[PROVIDED DATA]

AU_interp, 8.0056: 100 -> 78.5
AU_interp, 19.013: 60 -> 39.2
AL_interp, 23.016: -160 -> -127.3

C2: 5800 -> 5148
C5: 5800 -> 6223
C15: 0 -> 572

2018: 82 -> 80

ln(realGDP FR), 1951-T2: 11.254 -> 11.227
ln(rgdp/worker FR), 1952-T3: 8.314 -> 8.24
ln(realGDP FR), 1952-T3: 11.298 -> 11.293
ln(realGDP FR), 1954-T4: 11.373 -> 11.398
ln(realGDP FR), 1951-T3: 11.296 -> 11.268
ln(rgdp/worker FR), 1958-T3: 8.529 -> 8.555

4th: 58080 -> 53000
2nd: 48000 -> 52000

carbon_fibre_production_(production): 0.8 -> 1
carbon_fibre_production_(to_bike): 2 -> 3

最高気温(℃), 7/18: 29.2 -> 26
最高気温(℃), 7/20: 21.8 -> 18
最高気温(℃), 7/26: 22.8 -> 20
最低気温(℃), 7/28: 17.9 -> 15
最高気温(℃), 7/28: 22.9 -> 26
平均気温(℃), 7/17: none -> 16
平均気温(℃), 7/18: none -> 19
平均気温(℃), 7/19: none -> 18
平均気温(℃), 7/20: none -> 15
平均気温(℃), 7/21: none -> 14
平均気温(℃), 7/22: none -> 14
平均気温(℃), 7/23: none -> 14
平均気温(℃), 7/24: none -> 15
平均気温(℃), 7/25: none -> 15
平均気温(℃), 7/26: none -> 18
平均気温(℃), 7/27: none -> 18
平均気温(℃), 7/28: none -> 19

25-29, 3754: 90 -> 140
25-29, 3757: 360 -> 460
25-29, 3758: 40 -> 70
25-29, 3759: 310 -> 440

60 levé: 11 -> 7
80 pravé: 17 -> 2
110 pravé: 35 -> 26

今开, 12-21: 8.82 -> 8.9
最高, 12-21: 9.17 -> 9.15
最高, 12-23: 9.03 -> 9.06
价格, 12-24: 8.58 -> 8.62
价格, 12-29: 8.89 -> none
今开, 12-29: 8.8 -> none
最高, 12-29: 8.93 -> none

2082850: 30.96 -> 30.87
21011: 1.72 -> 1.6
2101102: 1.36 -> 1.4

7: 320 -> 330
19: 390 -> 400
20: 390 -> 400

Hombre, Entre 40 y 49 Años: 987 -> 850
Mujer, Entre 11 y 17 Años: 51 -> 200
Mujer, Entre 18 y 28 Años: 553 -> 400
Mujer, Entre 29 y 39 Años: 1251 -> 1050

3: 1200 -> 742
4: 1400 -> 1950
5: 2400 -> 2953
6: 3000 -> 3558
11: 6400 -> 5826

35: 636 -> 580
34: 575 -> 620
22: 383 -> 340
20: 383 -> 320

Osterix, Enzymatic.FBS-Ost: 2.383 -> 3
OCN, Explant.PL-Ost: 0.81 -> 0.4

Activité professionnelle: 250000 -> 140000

[/PROVIDED DATA]

- **WORK TO COMPLETE**
Lines from the top of the data above through the line with "ln(rgdp/worker FR), 1952-T3: 8.314 -> 8.24", both ends included: copy them exactly, nothing more.

- **SOLUTION BELOW**
AU_interp, 8.0056: 100 -> 78.5
AU_interp, 19.013: 60 -> 39.2
AL_interp, 23.016: -160 -> -127.3

C2: 5800 -> 5148
C5: 5800 -> 6223
C15: 0 -> 572

2018: 82 -> 80

ln(realGDP FR), 1951-T2: 11.254 -> 11.227
ln(rgdp/worker FR), 1952-T3: 8.314 -> 8.24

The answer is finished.